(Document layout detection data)
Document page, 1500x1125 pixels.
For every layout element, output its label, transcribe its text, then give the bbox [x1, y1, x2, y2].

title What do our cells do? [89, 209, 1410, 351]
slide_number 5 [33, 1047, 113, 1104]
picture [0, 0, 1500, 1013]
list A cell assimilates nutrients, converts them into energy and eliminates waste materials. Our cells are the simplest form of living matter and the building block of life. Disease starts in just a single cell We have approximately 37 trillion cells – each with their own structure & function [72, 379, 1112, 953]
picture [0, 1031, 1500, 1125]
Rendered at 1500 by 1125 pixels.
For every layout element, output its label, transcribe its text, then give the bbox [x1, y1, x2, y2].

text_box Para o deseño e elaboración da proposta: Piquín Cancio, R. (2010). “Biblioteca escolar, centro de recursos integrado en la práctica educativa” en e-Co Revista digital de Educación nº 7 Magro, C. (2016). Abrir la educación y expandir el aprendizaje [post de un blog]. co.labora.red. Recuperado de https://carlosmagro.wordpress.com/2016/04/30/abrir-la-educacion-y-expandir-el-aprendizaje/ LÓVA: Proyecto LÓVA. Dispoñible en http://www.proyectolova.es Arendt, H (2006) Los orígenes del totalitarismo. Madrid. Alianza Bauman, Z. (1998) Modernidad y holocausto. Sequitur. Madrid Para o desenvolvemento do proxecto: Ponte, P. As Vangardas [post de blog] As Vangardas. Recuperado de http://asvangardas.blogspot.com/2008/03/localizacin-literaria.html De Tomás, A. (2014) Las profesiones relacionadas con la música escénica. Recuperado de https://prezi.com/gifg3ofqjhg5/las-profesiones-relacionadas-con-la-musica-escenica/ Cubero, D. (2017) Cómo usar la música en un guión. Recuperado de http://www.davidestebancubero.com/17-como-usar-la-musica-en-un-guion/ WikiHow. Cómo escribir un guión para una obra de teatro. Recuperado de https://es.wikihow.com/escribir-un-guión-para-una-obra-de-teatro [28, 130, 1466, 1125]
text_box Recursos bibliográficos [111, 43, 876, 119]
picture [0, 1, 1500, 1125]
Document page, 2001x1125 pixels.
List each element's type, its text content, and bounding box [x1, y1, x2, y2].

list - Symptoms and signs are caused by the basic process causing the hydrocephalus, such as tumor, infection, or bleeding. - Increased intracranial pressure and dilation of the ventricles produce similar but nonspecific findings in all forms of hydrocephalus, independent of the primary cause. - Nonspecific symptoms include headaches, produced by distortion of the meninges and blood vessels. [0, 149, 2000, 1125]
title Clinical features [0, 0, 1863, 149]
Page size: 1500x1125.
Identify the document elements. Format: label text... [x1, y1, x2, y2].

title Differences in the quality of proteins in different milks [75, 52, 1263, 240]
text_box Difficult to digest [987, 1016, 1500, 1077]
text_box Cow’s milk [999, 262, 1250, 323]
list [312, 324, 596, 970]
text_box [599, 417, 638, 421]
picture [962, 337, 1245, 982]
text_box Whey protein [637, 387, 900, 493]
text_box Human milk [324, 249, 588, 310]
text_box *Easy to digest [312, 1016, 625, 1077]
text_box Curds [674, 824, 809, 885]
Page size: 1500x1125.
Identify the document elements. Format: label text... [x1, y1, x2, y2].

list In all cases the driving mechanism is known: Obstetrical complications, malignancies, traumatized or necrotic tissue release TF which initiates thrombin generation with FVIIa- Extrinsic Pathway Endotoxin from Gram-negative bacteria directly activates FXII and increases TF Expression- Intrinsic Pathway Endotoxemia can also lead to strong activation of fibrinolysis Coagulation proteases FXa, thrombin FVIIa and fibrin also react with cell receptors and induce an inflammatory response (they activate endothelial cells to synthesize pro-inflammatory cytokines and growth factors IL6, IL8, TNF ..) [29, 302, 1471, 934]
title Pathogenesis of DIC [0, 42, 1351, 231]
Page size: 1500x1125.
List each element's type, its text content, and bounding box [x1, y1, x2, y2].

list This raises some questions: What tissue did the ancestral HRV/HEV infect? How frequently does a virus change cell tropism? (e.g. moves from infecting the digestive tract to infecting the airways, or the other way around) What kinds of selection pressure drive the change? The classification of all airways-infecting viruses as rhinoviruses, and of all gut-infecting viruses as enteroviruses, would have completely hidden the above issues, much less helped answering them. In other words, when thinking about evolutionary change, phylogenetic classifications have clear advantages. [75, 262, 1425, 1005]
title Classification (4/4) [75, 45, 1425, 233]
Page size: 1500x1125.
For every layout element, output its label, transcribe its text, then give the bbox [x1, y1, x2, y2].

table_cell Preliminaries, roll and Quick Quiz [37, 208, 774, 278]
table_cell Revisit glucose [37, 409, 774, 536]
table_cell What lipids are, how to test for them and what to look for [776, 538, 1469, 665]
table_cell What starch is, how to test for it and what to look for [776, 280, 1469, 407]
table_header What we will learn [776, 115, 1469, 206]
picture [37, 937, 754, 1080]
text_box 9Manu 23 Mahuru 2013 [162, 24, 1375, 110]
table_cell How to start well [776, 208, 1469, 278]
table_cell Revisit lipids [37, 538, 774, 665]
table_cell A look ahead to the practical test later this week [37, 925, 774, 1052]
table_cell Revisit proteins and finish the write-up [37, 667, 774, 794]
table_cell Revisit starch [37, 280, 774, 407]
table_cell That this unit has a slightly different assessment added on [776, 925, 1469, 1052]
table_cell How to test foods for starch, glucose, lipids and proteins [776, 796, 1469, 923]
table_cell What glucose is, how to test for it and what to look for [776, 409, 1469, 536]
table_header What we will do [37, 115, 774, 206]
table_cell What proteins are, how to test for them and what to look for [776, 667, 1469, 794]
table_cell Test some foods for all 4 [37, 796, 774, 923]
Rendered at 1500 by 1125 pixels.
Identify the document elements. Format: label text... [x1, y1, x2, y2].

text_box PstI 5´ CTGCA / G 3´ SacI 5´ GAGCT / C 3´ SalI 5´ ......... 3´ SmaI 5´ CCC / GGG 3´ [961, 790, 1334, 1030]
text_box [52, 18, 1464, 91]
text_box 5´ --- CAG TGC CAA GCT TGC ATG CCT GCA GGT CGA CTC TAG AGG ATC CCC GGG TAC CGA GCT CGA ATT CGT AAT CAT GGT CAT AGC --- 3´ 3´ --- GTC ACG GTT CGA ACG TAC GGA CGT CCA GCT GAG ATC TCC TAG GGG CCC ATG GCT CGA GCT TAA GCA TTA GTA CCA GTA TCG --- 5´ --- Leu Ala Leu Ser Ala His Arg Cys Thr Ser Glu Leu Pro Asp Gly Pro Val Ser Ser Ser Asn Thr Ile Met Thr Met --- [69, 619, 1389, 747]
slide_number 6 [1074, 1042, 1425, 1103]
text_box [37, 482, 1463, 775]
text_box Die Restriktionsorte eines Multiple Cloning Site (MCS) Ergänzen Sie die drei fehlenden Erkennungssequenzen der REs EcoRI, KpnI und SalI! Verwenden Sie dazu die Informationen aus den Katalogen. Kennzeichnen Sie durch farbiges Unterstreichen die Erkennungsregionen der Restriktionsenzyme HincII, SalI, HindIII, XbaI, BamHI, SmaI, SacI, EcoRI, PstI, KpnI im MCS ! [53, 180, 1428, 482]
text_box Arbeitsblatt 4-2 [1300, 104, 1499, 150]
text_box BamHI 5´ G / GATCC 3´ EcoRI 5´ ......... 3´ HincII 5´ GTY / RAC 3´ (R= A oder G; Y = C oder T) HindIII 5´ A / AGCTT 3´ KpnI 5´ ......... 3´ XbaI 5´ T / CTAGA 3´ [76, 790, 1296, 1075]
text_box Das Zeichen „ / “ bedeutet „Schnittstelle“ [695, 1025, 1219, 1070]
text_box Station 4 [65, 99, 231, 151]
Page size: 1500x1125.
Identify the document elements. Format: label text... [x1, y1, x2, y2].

### What is expected
Each record above must be output without any alteration.

### Task answer
Document page, 1500x1125 pixels.
For every layout element, output its label, transcribe its text, then give the bbox [x1, y1, x2, y2].

title What do our cells do? [89, 209, 1410, 351]
slide_number 5 [33, 1047, 113, 1104]
picture [0, 0, 1500, 1013]
list A cell assimilates nutrients, converts them into energy and eliminates waste materials. Our cells are the simplest form of living matter and the building block of life. Disease starts in just a single cell We have approximately 37 trillion cells – each with their own structure & function [72, 379, 1112, 953]
picture [0, 1031, 1500, 1125]
Rendered at 1500 by 1125 pixels.
For every layout element, output its label, transcribe its text, then give the bbox [x1, y1, x2, y2].

text_box Para o deseño e elaboración da proposta: Piquín Cancio, R. (2010). “Biblioteca escolar, centro de recursos integrado en la práctica educativa” en e-Co Revista digital de Educación nº 7 Magro, C. (2016). Abrir la educación y expandir el aprendizaje [post de un blog]. co.labora.red. Recuperado de https://carlosmagro.wordpress.com/2016/04/30/abrir-la-educacion-y-expandir-el-aprendizaje/ LÓVA: Proyecto LÓVA. Dispoñible en http://www.proyectolova.es Arendt, H (2006) Los orígenes del totalitarismo. Madrid. Alianza Bauman, Z. (1998) Modernidad y holocausto. Sequitur. Madrid Para o desenvolvemento do proxecto: Ponte, P. As Vangardas [post de blog] As Vangardas. Recuperado de http://asvangardas.blogspot.com/2008/03/localizacin-literaria.html De Tomás, A. (2014) Las profesiones relacionadas con la música escénica. Recuperado de https://prezi.com/gifg3ofqjhg5/las-profesiones-relacionadas-con-la-musica-escenica/ Cubero, D. (2017) Cómo usar la música en un guión. Recuperado de http://www.davidestebancubero.com/17-como-usar-la-musica-en-un-guion/ WikiHow. Cómo escribir un guión para una obra de teatro. Recuperado de https://es.wikihow.com/escribir-un-guión-para-una-obra-de-teatro [28, 130, 1466, 1125]
text_box Recursos bibliográficos [111, 43, 876, 119]
picture [0, 1, 1500, 1125]
Document page, 2001x1125 pixels.
List each element's type, its text content, and bounding box [x1, y1, x2, y2].

list - Symptoms and signs are caused by the basic process causing the hydrocephalus, such as tumor, infection, or bleeding. - Increased intracranial pressure and dilation of the ventricles produce similar but nonspecific findings in all forms of hydrocephalus, independent of the primary cause. - Nonspecific symptoms include headaches, produced by distortion of the meninges and blood vessels. [0, 149, 2000, 1125]
title Clinical features [0, 0, 1863, 149]
Page size: 1500x1125.
Identify the document elements. Format: label text... [x1, y1, x2, y2].

title Differences in the quality of proteins in different milks [75, 52, 1263, 240]
text_box Difficult to digest [987, 1016, 1500, 1077]
text_box Cow’s milk [999, 262, 1250, 323]
list [312, 324, 596, 970]
text_box [599, 417, 638, 421]
picture [962, 337, 1245, 982]
text_box Whey protein [637, 387, 900, 493]
text_box Human milk [324, 249, 588, 310]
text_box *Easy to digest [312, 1016, 625, 1077]
text_box Curds [674, 824, 809, 885]
Page size: 1500x1125.
Identify the document elements. Format: label text... [x1, y1, x2, y2].

list In all cases the driving mechanism is known: Obstetrical complications, malignancies, traumatized or necrotic tissue release TF which initiates thrombin generation with FVIIa- Extrinsic Pathway Endotoxin from Gram-negative bacteria directly activates FXII and increases TF Expression- Intrinsic Pathway Endotoxemia can also lead to strong activation of fibrinolysis Coagulation proteases FXa, thrombin FVIIa and fibrin also react with cell receptors and induce an inflammatory response (they activate endothelial cells to synthesize pro-inflammatory cytokines and growth factors IL6, IL8, TNF ..) [29, 302, 1471, 934]
title Pathogenesis of DIC [0, 42, 1351, 231]
Page size: 1500x1125.
List each element's type, its text content, and bounding box [x1, y1, x2, y2].

list This raises some questions: What tissue did the ancestral HRV/HEV infect? How frequently does a virus change cell tropism? (e.g. moves from infecting the digestive tract to infecting the airways, or the other way around) What kinds of selection pressure drive the change? The classification of all airways-infecting viruses as rhinoviruses, and of all gut-infecting viruses as enteroviruses, would have completely hidden the above issues, much less helped answering them. In other words, when thinking about evolutionary change, phylogenetic classifications have clear advantages. [75, 262, 1425, 1005]
title Classification (4/4) [75, 45, 1425, 233]
Page size: 1500x1125.
For every layout element, output its label, transcribe its text, then give the bbox [x1, y1, x2, y2].

table_cell Preliminaries, roll and Quick Quiz [37, 208, 774, 278]
table_cell Revisit glucose [37, 409, 774, 536]
table_cell What lipids are, how to test for them and what to look for [776, 538, 1469, 665]
table_cell What starch is, how to test for it and what to look for [776, 280, 1469, 407]
table_header What we will learn [776, 115, 1469, 206]
picture [37, 937, 754, 1080]
text_box 9Manu 23 Mahuru 2013 [162, 24, 1375, 110]
table_cell How to start well [776, 208, 1469, 278]
table_cell Revisit lipids [37, 538, 774, 665]
table_cell A look ahead to the practical test later this week [37, 925, 774, 1052]
table_cell Revisit proteins and finish the write-up [37, 667, 774, 794]
table_cell Revisit starch [37, 280, 774, 407]
table_cell That this unit has a slightly different assessment added on [776, 925, 1469, 1052]
table_cell How to test foods for starch, glucose, lipids and proteins [776, 796, 1469, 923]
table_cell What glucose is, how to test for it and what to look for [776, 409, 1469, 536]
table_header What we will do [37, 115, 774, 206]
table_cell What proteins are, how to test for them and what to look for [776, 667, 1469, 794]
table_cell Test some foods for all 4 [37, 796, 774, 923]
Rendered at 1500 by 1125 pixels.
Identify the document elements. Format: label text... [x1, y1, x2, y2].

text_box PstI 5´ CTGCA / G 3´ SacI 5´ GAGCT / C 3´ SalI 5´ ......... 3´ SmaI 5´ CCC / GGG 3´ [961, 790, 1334, 1030]
text_box [52, 18, 1464, 91]
text_box 5´ --- CAG TGC CAA GCT TGC ATG CCT GCA GGT CGA CTC TAG AGG ATC CCC GGG TAC CGA GCT CGA ATT CGT AAT CAT GGT CAT AGC --- 3´ 3´ --- GTC ACG GTT CGA ACG TAC GGA CGT CCA GCT GAG ATC TCC TAG GGG CCC ATG GCT CGA GCT TAA GCA TTA GTA CCA GTA TCG --- 5´ --- Leu Ala Leu Ser Ala His Arg Cys Thr Ser Glu Leu Pro Asp Gly Pro Val Ser Ser Ser Asn Thr Ile Met Thr Met --- [69, 619, 1389, 747]
slide_number 6 [1074, 1042, 1425, 1103]
text_box [37, 482, 1463, 775]
text_box Die Restriktionsorte eines Multiple Cloning Site (MCS) Ergänzen Sie die drei fehlenden Erkennungssequenzen der REs EcoRI, KpnI und SalI! Verwenden Sie dazu die Informationen aus den Katalogen. Kennzeichnen Sie durch farbiges Unterstreichen die Erkennungsregionen der Restriktionsenzyme HincII, SalI, HindIII, XbaI, BamHI, SmaI, SacI, EcoRI, PstI, KpnI im MCS ! [53, 180, 1428, 482]
text_box Arbeitsblatt 4-2 [1300, 104, 1499, 150]
text_box BamHI 5´ G / GATCC 3´ EcoRI 5´ ......... 3´ HincII 5´ GTY / RAC 3´ (R= A oder G; Y = C oder T) HindIII 5´ A / AGCTT 3´ KpnI 5´ ......... 3´ XbaI 5´ T / CTAGA 3´ [76, 790, 1296, 1075]
text_box Das Zeichen „ / “ bedeutet „Schnittstelle“ [695, 1025, 1219, 1070]
text_box Station 4 [65, 99, 231, 151]
Page size: 1500x1125.
Identify the document elements. Format: label text... [x1, y1, x2, y2].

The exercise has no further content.